Collection entries:
-=-=-=-=-

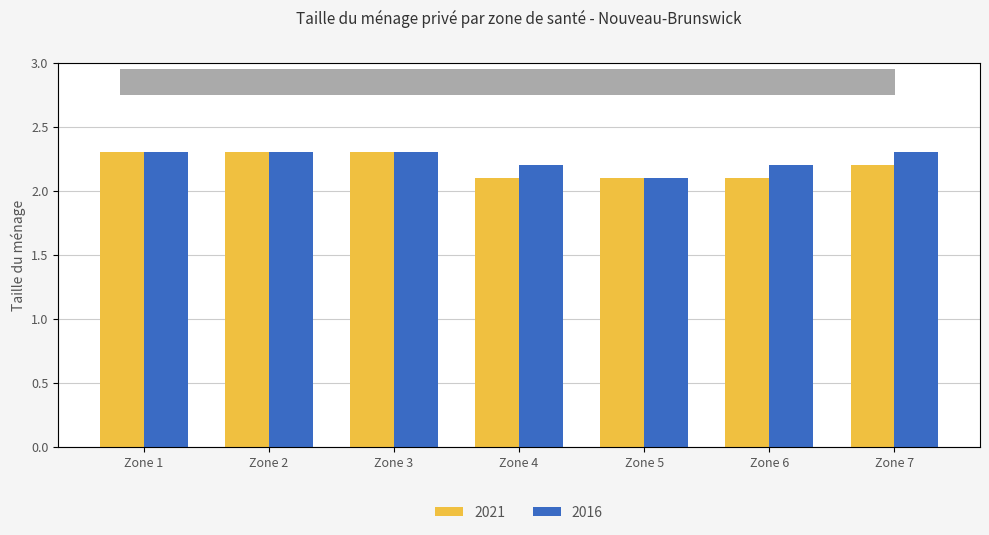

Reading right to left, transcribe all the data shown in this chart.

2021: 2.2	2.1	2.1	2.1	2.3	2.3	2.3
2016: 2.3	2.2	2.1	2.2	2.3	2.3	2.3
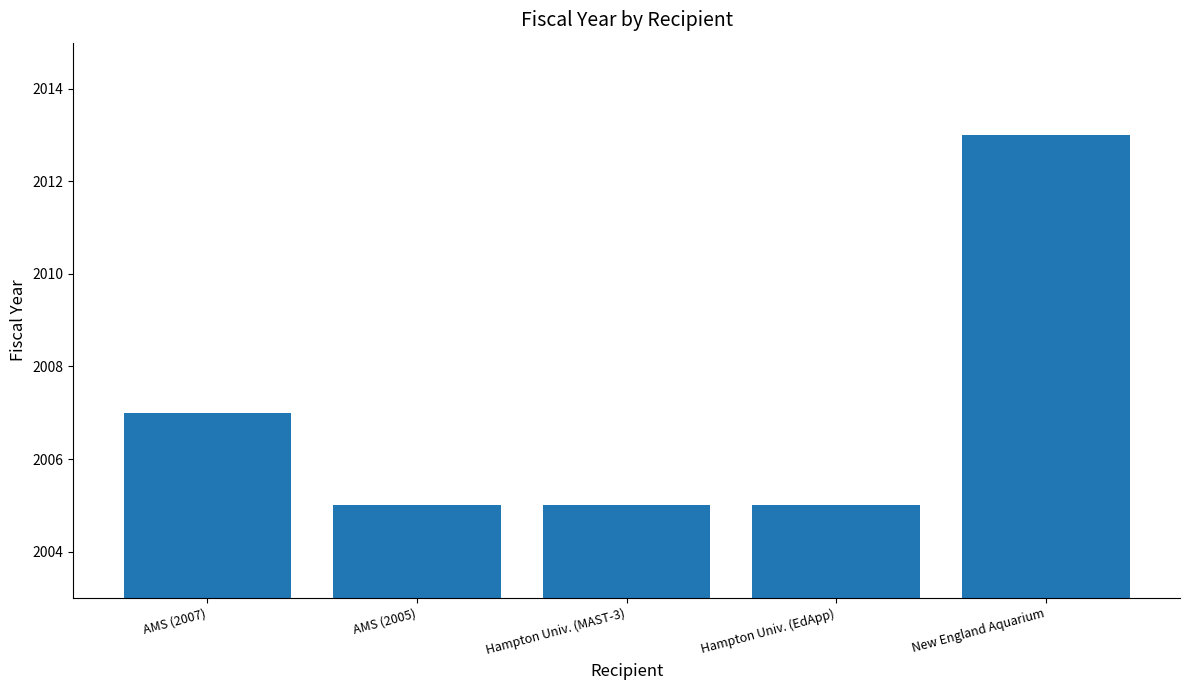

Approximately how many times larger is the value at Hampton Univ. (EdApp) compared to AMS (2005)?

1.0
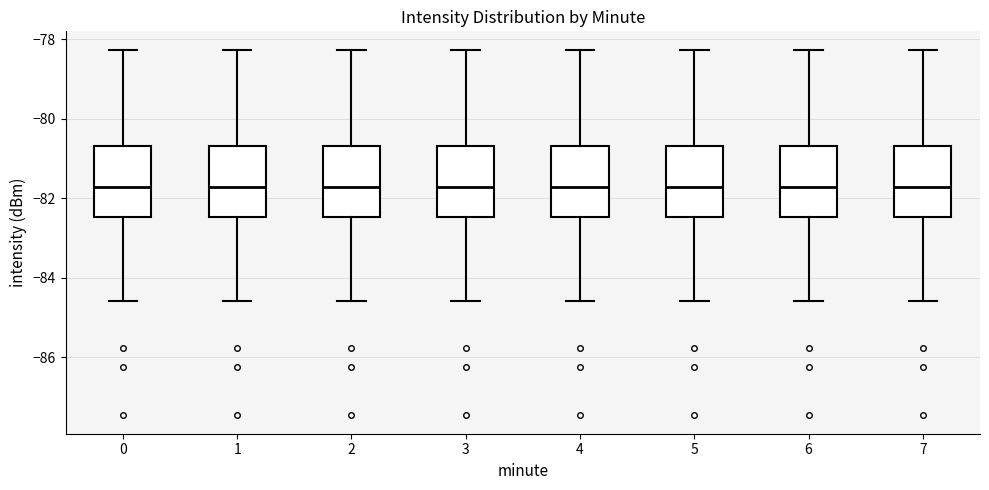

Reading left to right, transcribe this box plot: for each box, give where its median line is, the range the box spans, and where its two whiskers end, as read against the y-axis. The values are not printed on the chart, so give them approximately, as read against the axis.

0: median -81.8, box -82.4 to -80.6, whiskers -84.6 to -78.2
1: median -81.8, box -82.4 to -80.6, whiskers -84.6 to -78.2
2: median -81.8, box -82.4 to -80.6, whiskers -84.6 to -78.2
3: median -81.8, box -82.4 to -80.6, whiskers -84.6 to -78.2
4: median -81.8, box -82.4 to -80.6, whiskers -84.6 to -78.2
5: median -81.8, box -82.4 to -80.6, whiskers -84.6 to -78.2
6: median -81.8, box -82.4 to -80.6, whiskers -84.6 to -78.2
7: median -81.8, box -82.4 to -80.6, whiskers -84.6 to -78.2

-=-=-=-=-

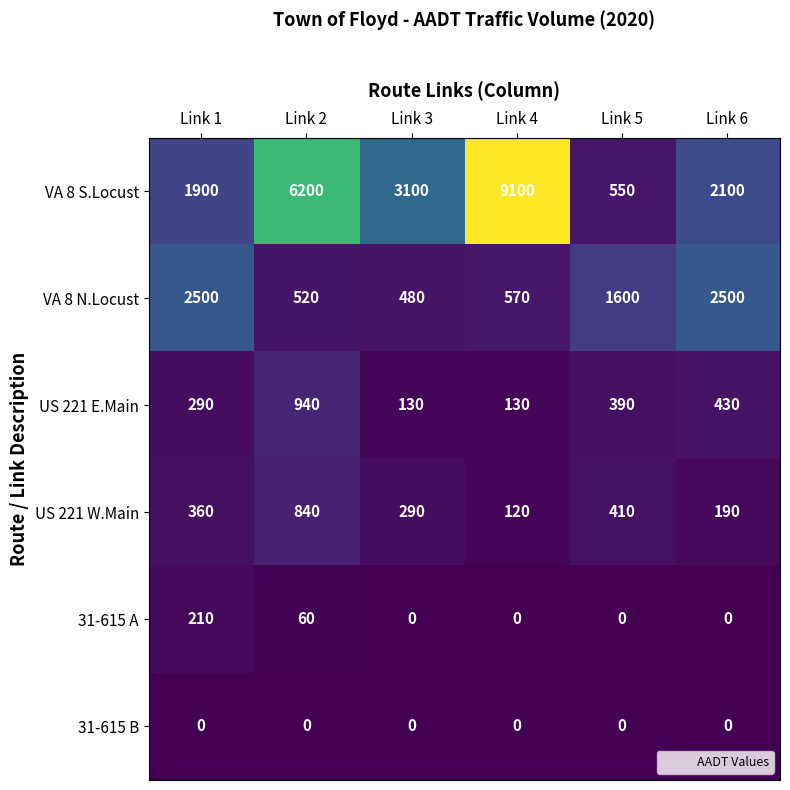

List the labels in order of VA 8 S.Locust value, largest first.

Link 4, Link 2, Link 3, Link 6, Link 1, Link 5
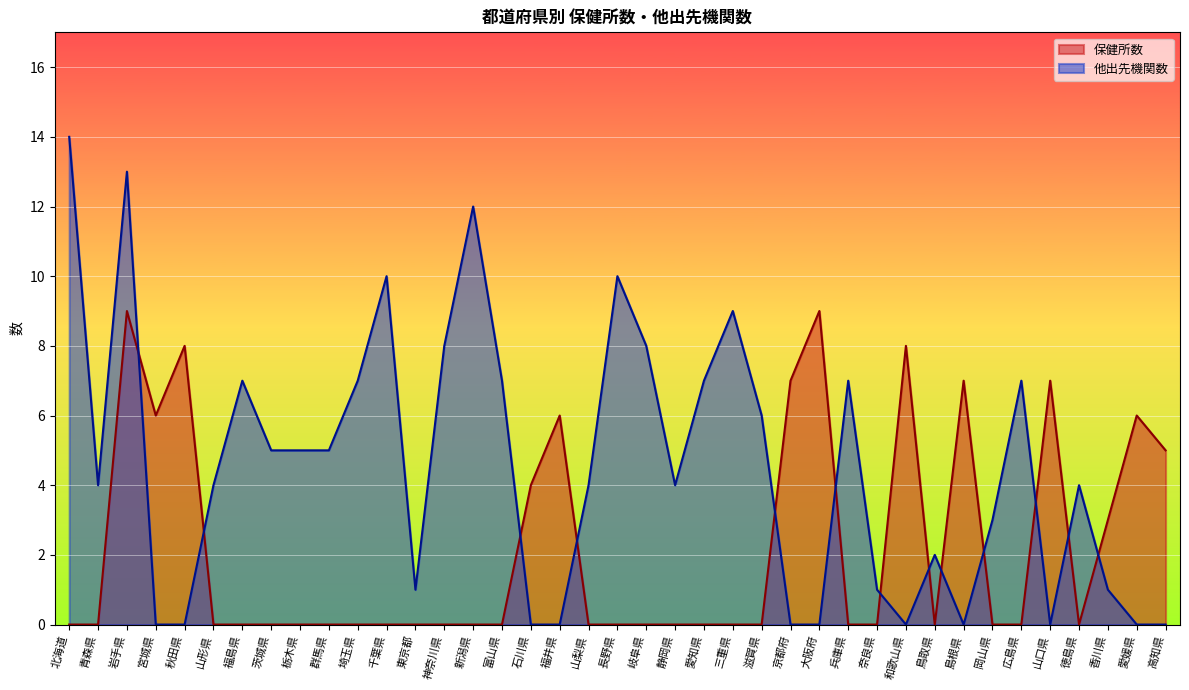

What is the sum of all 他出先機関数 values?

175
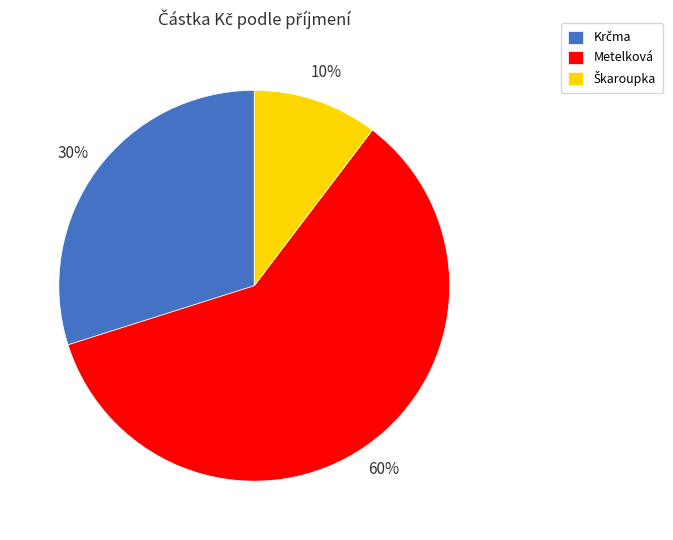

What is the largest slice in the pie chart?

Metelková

-=-=-=-=-

▶ _DIRECTIONS_:
Filter the records above down to the lines that contain the string "values", treating uppercase and lowercase as different, and copy each matching line.

▶ _TASK SOLUTION_:
Reading left to right, transcribe this box plot: for each box, give where its median line is, the range the box spans, and where its two whiskers end, as read against the y-axis. The values are not printed on the chart, so give them approximately, as read against the axis.
What is the sum of all 他出先機関数 values?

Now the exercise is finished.